Copy, word for word, the part of the data below that starts with the line containing "147: (463, 59)" and ends with the line containing "160: (129, 102)". Include both of those lines.

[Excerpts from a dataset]
================================

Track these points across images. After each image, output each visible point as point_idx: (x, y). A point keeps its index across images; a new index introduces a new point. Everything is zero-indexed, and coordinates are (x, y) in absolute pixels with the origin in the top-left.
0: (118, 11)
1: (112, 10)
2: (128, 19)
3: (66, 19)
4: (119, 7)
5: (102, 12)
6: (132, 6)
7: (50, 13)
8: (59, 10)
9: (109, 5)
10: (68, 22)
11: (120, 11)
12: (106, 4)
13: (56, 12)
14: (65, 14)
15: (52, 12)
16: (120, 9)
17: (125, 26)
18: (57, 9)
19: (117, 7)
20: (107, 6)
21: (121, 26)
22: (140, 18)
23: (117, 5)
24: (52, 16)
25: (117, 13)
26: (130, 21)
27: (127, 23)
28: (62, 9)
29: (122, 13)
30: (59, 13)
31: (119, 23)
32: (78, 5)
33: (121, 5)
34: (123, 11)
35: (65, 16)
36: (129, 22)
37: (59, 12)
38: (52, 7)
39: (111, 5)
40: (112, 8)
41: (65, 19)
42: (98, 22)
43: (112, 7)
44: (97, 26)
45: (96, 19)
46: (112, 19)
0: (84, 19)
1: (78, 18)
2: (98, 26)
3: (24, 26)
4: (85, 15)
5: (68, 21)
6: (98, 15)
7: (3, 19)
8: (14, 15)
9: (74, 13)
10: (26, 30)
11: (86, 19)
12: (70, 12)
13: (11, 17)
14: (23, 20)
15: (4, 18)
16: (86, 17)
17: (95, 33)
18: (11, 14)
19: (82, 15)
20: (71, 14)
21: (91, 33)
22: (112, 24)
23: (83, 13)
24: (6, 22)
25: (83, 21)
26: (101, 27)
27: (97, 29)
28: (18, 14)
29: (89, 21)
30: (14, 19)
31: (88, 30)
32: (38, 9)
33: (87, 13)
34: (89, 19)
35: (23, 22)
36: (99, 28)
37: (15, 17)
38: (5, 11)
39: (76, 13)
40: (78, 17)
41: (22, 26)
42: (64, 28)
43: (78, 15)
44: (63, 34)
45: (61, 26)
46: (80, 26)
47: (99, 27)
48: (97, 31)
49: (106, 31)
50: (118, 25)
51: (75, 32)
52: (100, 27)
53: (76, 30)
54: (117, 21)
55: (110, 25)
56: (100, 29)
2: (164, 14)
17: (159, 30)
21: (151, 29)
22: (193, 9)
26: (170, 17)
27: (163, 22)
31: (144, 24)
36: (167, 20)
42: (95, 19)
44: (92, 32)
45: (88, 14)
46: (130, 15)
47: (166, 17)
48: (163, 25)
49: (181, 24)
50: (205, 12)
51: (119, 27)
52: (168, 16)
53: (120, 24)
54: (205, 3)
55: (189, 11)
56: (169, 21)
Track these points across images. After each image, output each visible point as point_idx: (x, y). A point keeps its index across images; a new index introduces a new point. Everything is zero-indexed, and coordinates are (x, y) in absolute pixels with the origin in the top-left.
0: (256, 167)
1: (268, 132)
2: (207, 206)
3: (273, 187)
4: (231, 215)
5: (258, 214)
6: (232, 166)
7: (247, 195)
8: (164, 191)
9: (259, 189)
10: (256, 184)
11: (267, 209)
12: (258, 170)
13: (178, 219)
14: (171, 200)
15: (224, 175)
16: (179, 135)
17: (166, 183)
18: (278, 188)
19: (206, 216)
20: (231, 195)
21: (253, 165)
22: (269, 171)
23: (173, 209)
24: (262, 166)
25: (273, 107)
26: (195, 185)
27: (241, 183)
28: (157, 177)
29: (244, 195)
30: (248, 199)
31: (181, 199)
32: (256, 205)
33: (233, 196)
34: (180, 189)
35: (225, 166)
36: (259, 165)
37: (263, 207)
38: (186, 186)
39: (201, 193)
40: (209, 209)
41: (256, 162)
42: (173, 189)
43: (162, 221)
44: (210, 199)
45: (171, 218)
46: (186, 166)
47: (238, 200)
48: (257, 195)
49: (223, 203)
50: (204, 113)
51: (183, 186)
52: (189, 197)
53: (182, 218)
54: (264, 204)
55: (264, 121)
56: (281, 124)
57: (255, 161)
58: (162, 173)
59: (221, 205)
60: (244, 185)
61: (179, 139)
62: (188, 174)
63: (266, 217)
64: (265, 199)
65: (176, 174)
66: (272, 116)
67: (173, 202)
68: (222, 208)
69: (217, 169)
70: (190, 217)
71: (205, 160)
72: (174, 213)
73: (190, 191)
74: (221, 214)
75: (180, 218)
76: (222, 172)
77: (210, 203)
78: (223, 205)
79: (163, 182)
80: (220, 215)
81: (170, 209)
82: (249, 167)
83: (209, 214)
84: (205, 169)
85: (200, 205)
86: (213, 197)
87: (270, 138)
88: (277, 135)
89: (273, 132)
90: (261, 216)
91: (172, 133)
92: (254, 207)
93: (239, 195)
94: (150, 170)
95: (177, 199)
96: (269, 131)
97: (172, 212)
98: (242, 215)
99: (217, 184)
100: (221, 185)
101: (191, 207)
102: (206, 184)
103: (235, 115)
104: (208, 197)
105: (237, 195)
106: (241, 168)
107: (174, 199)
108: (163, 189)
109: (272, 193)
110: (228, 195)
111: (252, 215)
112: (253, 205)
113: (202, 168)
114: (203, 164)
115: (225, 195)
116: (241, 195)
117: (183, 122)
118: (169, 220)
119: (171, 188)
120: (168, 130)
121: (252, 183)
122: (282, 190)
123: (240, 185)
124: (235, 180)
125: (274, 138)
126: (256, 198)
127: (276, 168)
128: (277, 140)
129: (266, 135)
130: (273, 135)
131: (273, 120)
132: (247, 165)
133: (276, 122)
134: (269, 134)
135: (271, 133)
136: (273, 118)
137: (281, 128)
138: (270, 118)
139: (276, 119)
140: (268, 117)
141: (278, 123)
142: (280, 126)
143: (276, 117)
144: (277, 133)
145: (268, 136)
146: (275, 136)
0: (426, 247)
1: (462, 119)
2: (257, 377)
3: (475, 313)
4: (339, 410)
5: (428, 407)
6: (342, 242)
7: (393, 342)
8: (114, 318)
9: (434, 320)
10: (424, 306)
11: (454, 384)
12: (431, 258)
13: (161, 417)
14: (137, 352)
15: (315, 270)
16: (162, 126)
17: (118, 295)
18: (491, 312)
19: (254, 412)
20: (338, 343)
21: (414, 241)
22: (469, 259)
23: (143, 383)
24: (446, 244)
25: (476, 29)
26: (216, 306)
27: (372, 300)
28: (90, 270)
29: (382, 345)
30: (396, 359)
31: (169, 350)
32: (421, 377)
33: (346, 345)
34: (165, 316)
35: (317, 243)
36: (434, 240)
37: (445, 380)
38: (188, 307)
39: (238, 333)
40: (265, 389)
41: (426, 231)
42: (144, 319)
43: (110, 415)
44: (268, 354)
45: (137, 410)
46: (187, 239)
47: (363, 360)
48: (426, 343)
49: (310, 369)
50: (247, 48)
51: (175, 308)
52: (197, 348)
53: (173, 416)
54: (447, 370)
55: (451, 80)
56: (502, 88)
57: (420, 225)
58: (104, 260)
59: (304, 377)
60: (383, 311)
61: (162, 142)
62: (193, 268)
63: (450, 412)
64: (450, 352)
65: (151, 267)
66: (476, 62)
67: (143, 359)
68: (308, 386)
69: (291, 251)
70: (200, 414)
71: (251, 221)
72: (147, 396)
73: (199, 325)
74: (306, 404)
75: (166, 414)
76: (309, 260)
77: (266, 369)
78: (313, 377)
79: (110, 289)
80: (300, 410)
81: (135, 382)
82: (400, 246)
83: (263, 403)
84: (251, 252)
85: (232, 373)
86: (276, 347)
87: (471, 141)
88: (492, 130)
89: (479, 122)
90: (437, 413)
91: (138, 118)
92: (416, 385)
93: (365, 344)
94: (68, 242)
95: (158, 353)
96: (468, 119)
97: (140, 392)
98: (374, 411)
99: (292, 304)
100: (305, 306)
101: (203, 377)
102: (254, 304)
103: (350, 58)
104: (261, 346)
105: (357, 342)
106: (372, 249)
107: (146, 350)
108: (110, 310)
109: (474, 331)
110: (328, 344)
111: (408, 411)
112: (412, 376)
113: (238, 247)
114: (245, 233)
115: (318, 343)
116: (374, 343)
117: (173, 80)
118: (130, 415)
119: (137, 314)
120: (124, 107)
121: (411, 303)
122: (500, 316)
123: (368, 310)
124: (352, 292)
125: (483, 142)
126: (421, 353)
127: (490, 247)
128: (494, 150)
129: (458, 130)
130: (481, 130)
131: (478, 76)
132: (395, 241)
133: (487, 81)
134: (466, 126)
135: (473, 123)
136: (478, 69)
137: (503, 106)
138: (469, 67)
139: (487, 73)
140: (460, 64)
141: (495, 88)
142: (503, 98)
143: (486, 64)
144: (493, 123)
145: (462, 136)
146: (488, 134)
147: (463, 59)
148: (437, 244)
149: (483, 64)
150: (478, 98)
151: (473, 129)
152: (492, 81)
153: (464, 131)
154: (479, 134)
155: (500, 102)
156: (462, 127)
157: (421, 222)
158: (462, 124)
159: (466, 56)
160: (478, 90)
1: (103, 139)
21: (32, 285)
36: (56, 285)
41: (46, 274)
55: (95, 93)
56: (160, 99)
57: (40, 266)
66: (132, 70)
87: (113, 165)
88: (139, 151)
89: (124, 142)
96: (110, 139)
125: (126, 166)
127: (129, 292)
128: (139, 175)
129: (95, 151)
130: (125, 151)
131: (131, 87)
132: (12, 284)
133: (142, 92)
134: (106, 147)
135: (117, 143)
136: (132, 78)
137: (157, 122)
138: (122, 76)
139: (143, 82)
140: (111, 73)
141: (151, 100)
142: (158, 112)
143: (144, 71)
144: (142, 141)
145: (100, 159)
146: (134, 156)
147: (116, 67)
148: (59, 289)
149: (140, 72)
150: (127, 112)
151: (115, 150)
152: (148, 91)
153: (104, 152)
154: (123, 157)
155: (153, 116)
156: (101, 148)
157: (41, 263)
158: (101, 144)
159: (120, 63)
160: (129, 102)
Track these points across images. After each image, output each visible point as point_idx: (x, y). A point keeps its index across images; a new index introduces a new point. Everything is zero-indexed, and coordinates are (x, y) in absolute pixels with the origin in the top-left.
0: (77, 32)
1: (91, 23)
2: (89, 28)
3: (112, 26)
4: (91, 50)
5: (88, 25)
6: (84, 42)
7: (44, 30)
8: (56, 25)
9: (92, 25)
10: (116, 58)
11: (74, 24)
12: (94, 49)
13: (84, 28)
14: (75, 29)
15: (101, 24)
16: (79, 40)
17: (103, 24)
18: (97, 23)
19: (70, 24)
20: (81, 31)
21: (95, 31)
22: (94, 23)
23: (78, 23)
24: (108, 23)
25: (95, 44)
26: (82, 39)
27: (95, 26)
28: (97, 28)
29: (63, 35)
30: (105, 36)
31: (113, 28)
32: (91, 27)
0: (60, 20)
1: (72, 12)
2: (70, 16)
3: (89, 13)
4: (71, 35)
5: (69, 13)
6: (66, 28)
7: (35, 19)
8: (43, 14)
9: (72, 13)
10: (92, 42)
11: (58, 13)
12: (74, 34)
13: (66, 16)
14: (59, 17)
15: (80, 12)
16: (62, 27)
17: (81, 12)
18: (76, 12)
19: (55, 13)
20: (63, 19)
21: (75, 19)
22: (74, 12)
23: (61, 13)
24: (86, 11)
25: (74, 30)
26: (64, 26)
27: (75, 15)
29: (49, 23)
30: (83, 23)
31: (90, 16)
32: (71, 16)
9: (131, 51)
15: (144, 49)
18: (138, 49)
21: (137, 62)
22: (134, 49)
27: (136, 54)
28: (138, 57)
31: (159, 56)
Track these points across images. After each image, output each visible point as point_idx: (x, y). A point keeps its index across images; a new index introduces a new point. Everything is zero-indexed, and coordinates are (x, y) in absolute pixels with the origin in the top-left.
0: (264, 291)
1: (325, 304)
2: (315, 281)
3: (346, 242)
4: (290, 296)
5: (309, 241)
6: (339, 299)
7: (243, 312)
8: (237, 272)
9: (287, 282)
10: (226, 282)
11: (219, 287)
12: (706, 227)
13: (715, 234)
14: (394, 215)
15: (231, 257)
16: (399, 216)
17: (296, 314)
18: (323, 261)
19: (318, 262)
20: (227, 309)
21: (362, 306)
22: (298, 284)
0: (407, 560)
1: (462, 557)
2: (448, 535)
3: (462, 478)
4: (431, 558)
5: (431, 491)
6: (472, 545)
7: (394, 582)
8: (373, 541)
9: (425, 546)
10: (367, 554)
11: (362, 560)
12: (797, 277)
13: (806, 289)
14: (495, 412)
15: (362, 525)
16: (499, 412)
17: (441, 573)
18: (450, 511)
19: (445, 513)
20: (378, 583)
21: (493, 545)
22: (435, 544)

================================

▸ **Output below**:
147: (463, 59)
148: (437, 244)
149: (483, 64)
150: (478, 98)
151: (473, 129)
152: (492, 81)
153: (464, 131)
154: (479, 134)
155: (500, 102)
156: (462, 127)
157: (421, 222)
158: (462, 124)
159: (466, 56)
160: (478, 90)
1: (103, 139)
21: (32, 285)
36: (56, 285)
41: (46, 274)
55: (95, 93)
56: (160, 99)
57: (40, 266)
66: (132, 70)
87: (113, 165)
88: (139, 151)
89: (124, 142)
96: (110, 139)
125: (126, 166)
127: (129, 292)
128: (139, 175)
129: (95, 151)
130: (125, 151)
131: (131, 87)
132: (12, 284)
133: (142, 92)
134: (106, 147)
135: (117, 143)
136: (132, 78)
137: (157, 122)
138: (122, 76)
139: (143, 82)
140: (111, 73)
141: (151, 100)
142: (158, 112)
143: (144, 71)
144: (142, 141)
145: (100, 159)
146: (134, 156)
147: (116, 67)
148: (59, 289)
149: (140, 72)
150: (127, 112)
151: (115, 150)
152: (148, 91)
153: (104, 152)
154: (123, 157)
155: (153, 116)
156: (101, 148)
157: (41, 263)
158: (101, 144)
159: (120, 63)
160: (129, 102)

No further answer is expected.